More interesting for us, uric acid is related to all these chemicals and also seems to be involved in mania. See eg de Berardis et al, Evaluation of plasma antioxidant levels during different phases of illness in adult patients with bipolar disorder, which finds that uric acid is elevated in manic patients, and the more manic, the higher the uric acid levels. And Machado-Vieria claims to have gotten pretty good results treating bipolar mania with allopurinol, a gout medication that decreases uric acid – and the more the allopurinol decreased uric acid, the better the results. There’s also a little evidence that depressed people have lower uric acid than normal. None of this is a large effect – there are still a lot of depressed people with higher-than-normal uric acid and a lot of manic people with lower – but it’s around the same size as all the other infuriatingly suggestive effects we find in psychiatry that never lead to overarching theories or go anywhere useful.
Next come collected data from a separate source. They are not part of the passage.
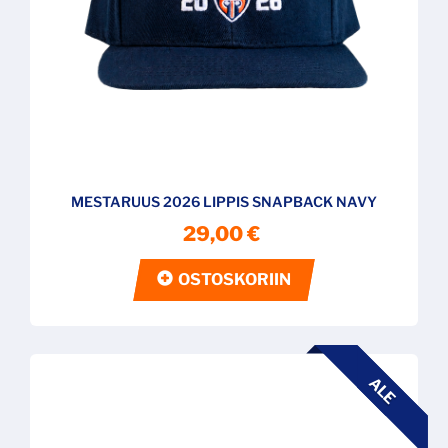
MESTARUUS 2026 LIPPIS SNAPBACK NAVY
29,00 €
OSTOSKORIIN
ALE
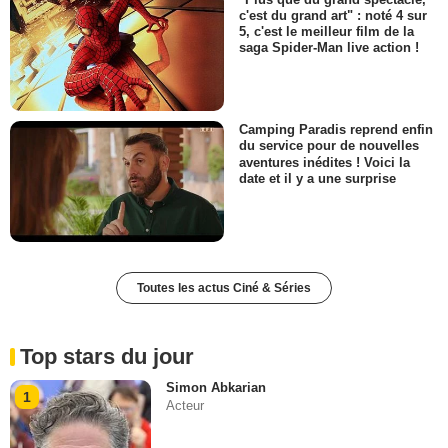
c'est du grand art" : noté 4 sur
5, c'est le meilleur film de la
saga Spider-Man live action !
Camping Paradis reprend enfin
du service pour de nouvelles
aventures inédites ! Voici la
date et il y a une surprise
Toutes les actus Ciné & Séries
Top stars du jour
Simon Abkarian
1
Acteur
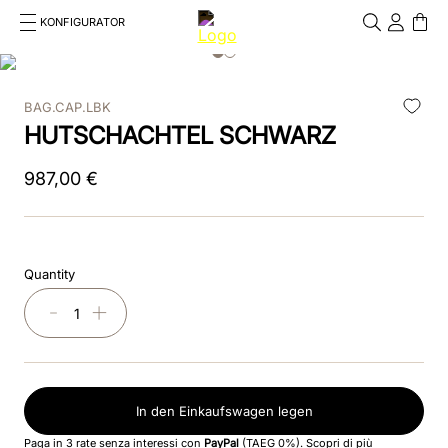
KONFIGURATOR
Cosa stai cercando?
Cancella
BAG.CAP.LBK
TOP SEARCHES
HUTSCHACHTEL SCHWARZ
1
.
reithelm
987
,
00
€
2
.
box
3
.
chromo 2
Quantity
4
.
visiera polo
－
＋
5
.
glänzend
6
.
helm
In den Einkaufswagen legen
7
.
smart nova polo star
Paga in 3 rate senza interessi con
PayPal
(TAEG 0%).
Scopri di più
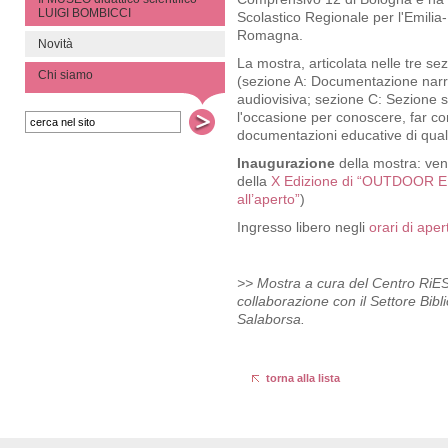
LUIGI BOMBICCI
Scolastico Regionale per l'Emili
Romagna.
Novità
La mostra, articolata nelle tre se
Chi siamo
(sezione A: Documentazione narr
audiovisiva; sezione C: Sezione s
l'occasione per conoscere, far c
documentazioni educative di quali
Inaugurazione
della mostra: ven
della
X Edizione di “OUTDOOR E
all’aperto”
)
Ingresso libero negli
orari di aper
>> Mostra a cura del Centro RiE
collaborazione con il Settore Bib
Salaborsa.
torna alla lista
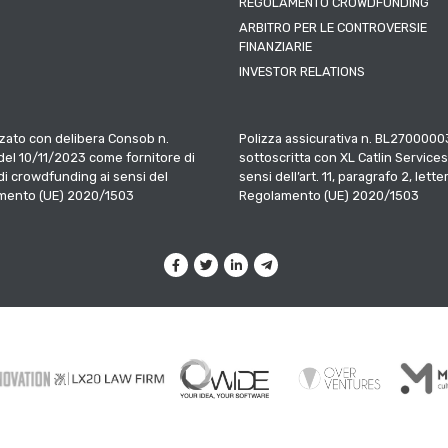
REGOLAMENTO CROWDFUNDING
ARBITRO PER LE CONTROVERSIE
FINANZIARIE
INVESTOR RELATIONS
zato con delibera Consob n.
Polizza assicurativa n. BL2700000
el 10/11/2023 come fornitore di
sottoscritta con XL Catlin Services
 di crowdfunding ai sensi del
sensi dell’art. 11, paragrafo 2, letter
mento (UE) 2020/1503
Regolamento (UE) 2020/1503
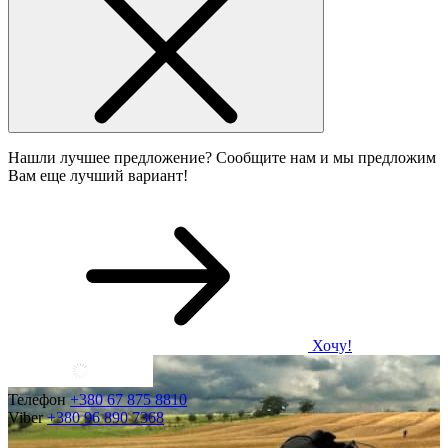
Нашли лучшее предложение? Сообщите нам и мы предложим
Вам еще лучший вариант!
Хочу!
Телефон
+380 67 875 8810
Viber
+380 96 890 7368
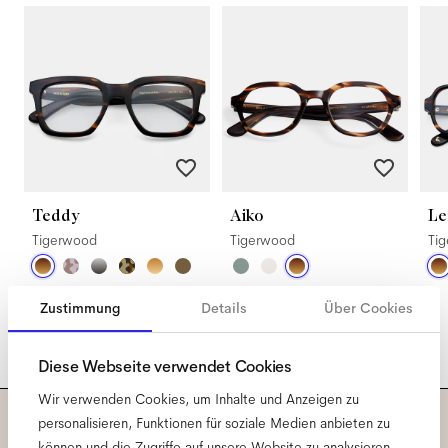
Teddy
Aiko
Le
Tigerwood
Tigerwood
Ti
Zustimmung
Details
Über Cookies
Diese Webseite verwendet Cookies
Wir verwenden Cookies, um Inhalte und Anzeigen zu
personalisieren, Funktionen für soziale Medien anbieten zu
können und die Zugriffe auf unsere Website zu analysieren.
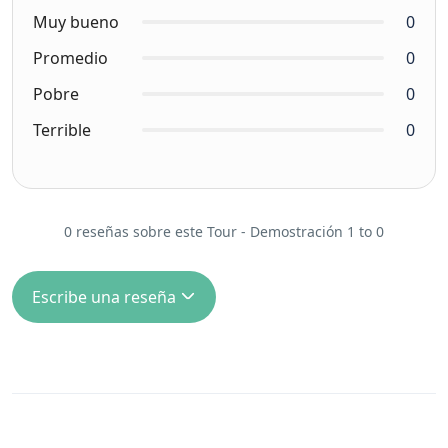
Muy bueno
0
Promedio
0
Pobre
0
Terrible
0
0 reseñas sobre este Tour - Demostración 1 to 0
Escribe una reseña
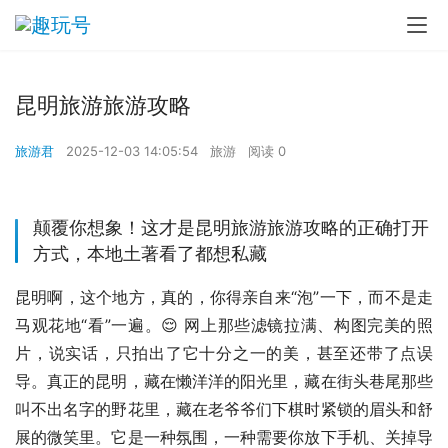
昆明旅游旅游攻略
旅游君
2025-12-03 14:05:54
旅游
阅读 0
颠覆你想象！这才是昆明旅游旅游攻略的正确打开
方式，本地土著看了都想私藏
昆明啊，这个地方，真的，你得亲自来“泡”一下，而不是走
马观花地“看”一遍。😌 网上那些滤镜拉满、构图完美的照
片，说实话，只拍出了它十分之一的美，甚至还带了点误
导。真正的昆明，藏在懒洋洋的阳光里，藏在街头巷尾那些
叫不出名字的野花里，藏在老爷爷们下棋时紧锁的眉头和舒
展的微笑里。它是一种氛围，一种需要你放下手机、关掉导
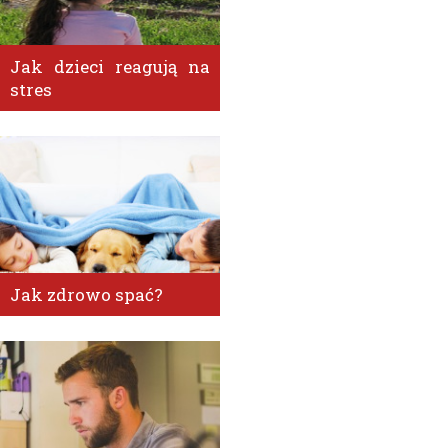
Jak dzieci reagują na
stres
Jak zdrowo spać?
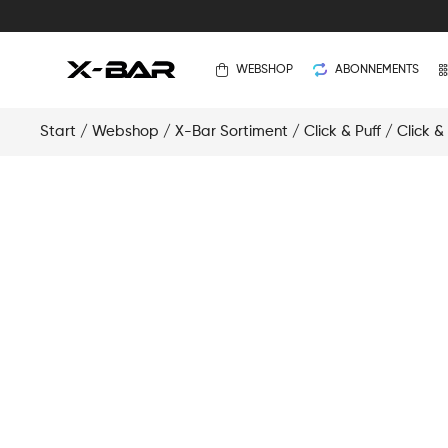
WEBSHOP
ABONNEMENTS
Start
/
Webshop
/
X-Bar Sortiment
/
Click & Puff
/
Click &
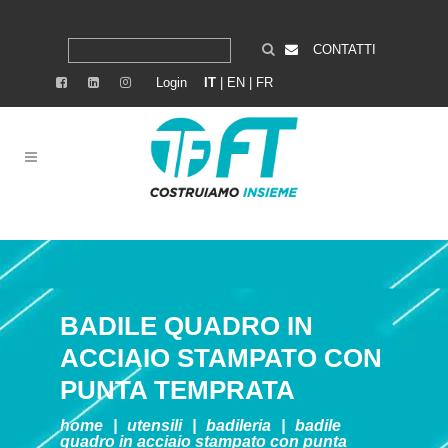
CONTATTI
Login
IT
|
EN
|
FR
BADILE QUADRO IN
ACCIAIO STAMPATO CON
PUNTA TEMPRATA
home
|
utensili
|
badileria
|
badile
quadro in acciaio stampato con punta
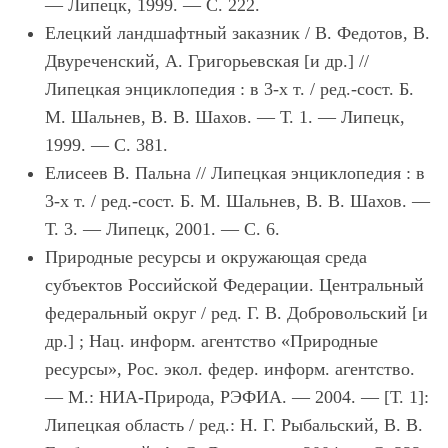
—
Липецк, 1999.
—
С. 222.
Елецкий ландшафтный заказник
/ В. Федотов, В.
Двуреченский, А. Григорьевская [и др.] //
Липецкая энциклопедия : в 3-х т. / ред.-сост. Б.
М. Шальнев, В. В. Шахов.
—
Т. 1.
—
Липецк,
1999.
—
С. 381.
Елисеев В.
Пальна // Липецкая энциклопедия : в
3-х т. / ред.-сост. Б. М. Шальнев, В. В. Шахов.
—
Т. 3.
—
Липецк, 2001.
—
С. 6.
Природные ресурсы и окружающая среда
субъектов Российской Федерации. Центральный
федеральный округ
/ ред. Г. В. Добровольский [и
др.] ; Нац. информ. агентство «Природные
ресурсы», Рос. экол. федер. информ. агентство.
—
М.: НИА-Природа, РЭФИА.
—
2004.
—
[Т. 1]:
Липецкая область
/ ред.: Н. Г. Рыбальский, В. В.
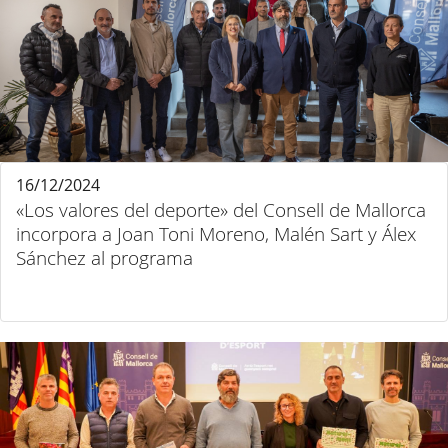
16/12/2024
«Los valores del deporte» del Consell de Mallorca
incorpora a Joan Toni Moreno, Malén Sart y Álex
Sánchez al programa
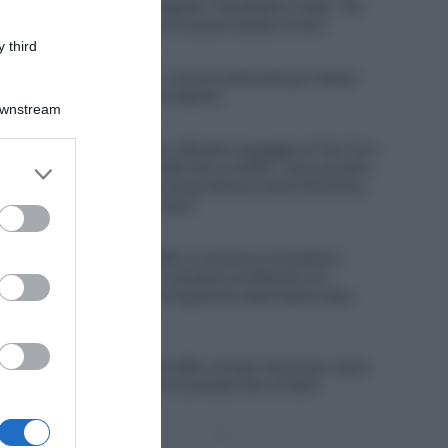
assieme a Tadej Pogačar. Il ds Matxín rivela: “Gli
avevamo proposto di essere leader al Giro”
 third
6 Agosto 2026, 11:47
Euskaltel-Euskadi, rinnovo biennale per Xabier
Berasategi e Gotzon Martín
Downstream
6 Agosto 2026, 11:23
Soudal Quick-Step, ufficiale l’ingaggio di Tim Torn
er and store
Teutenberg, contratto fino al 2028: “Una squadra
to grant or
con una tradizione straordinaria nelle Classiche,
dove voglio migliorare”
ed purposes
6 Agosto 2026, 11:07
Decathlon CMA CGM, il campione di biathlon
Émilien Jacquelin si prepara al debutto tra i
professionisti: “Un traguardo importante nella
mia carriera”
6 Agosto 2026, 10:37
UAE Team Emirates XRG, trovato l’accordo: Isaac
Del Toro prolunga il contratto fino al 2031
Pagina
Prossima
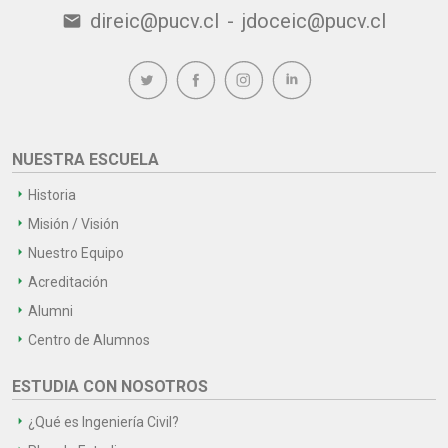
direic@pucv.cl
-
jdoceic@pucv.cl
email
NUESTRA ESCUELA
Historia
Misión / Visión
Nuestro Equipo
Acreditación
Alumni
Centro de Alumnos
ESTUDIA CON NOSOTROS
¿Qué es Ingeniería Civil?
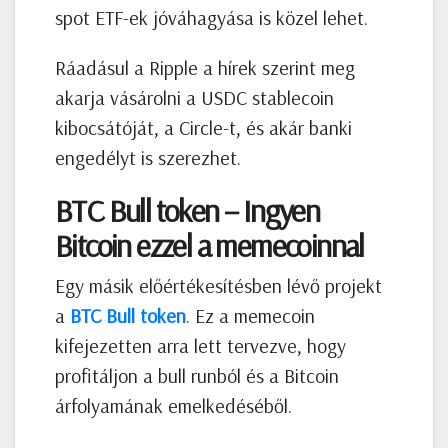
spot ETF-ek jóváhagyása is közel lehet.
Ráadásul a Ripple a hírek szerint meg
akarja vásárolni a USDC stablecoin
kibocsátóját, a Circle-t, és akár banki
engedélyt is szerezhet.
BTC Bull token – Ingyen
Bitcoin ezzel a memecoinnal
Egy másik előértékesítésben lévő projekt
a
BTC Bull token
. Ez a memecoin
kifejezetten arra lett tervezve, hogy
profitáljon a bull runból és a Bitcoin
árfolyamának emelkedéséből.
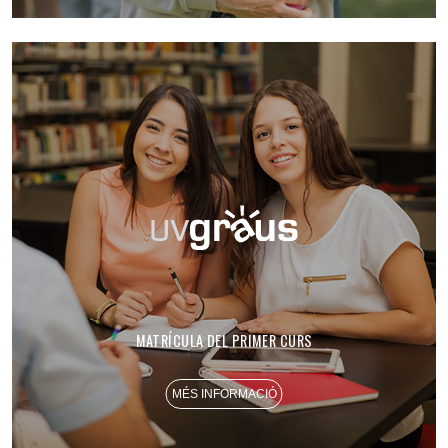
MATRÍCULA DEL PRIMER CURS
MÉS INFORMACIÓ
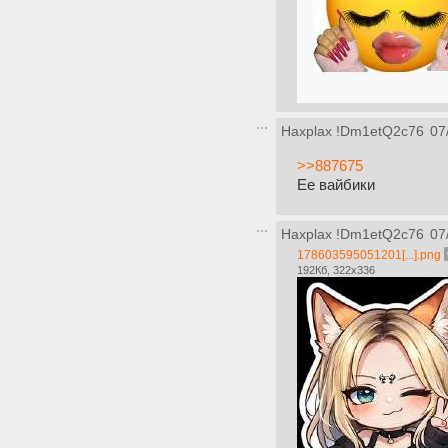
Haxplax
!Dm1etQ2c76
07
>>887675
Ее вайбики
Haxplax
!Dm1etQ2c76
07
178603595051201[...].png
192Кб, 322x336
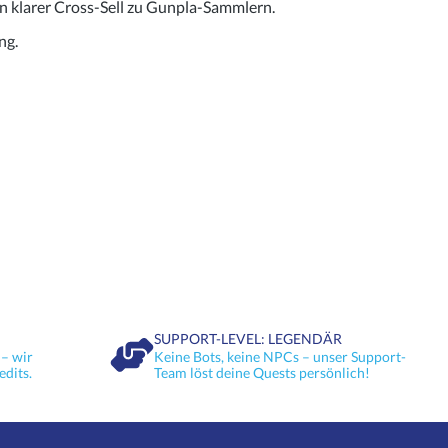
n klarer Cross-Sell zu Gunpla-Sammlern.
ng.
SUPPORT-LEVEL: LEGENDÄR
– wir
Keine Bots, keine NPCs – unser Support-
edits.
Team löst deine Quests persönlich!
Future studies should try to replicate the link between uric acid and mania, and come up with a better understanding of why it might be true – maybe since uric acid is a decay product of ATP, the body interprets it as a sign that energy is plentiful? They should try to explain away anomalies – if gout is maniogenic, how come so many people with gout are depressed? Is it just because having a painful illness is inherently depressing? And then it should investigate how mania bleeds into normal personality. Is someone with slightly higher uric acid a tiny bit hypomanic all the time?
If they can fill in all those steps, I’ll be willing to take a fresh look at the old papers linking gout and achievement. Until then, you should probably hold off on eating megadoses of venison to become the next Ben Franklin.